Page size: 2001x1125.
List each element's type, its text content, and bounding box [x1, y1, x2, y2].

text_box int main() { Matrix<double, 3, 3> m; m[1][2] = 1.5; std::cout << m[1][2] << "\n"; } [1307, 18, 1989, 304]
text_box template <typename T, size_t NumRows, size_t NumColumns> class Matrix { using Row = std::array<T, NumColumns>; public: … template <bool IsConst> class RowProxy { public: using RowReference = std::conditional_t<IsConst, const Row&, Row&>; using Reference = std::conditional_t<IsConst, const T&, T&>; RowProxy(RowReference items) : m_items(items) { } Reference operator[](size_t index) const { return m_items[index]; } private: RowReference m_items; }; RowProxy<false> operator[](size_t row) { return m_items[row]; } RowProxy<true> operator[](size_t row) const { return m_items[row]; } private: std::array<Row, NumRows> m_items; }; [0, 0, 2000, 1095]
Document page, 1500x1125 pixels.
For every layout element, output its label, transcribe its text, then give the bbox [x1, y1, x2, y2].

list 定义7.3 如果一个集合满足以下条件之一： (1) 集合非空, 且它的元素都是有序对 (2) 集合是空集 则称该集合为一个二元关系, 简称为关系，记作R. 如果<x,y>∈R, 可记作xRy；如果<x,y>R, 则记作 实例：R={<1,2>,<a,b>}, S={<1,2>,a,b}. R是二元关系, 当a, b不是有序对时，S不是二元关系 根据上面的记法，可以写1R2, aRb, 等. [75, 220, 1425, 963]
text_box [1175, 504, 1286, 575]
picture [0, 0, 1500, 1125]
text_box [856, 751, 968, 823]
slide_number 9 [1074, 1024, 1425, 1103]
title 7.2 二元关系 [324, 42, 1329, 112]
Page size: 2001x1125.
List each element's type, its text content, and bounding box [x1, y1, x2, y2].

◆ TRY IT: Once you reach the line that contains "text_box [856, 751, 968, 823]", print it and every line after it exactly as written, stopping at the last line of the records and adding nothing.

◆ EXPECTED ANSWER:
text_box [856, 751, 968, 823]
slide_number 9 [1074, 1024, 1425, 1103]
title 7.2 二元关系 [324, 42, 1329, 112]
Page size: 2001x1125.
List each element's type, its text content, and bounding box [x1, y1, x2, y2].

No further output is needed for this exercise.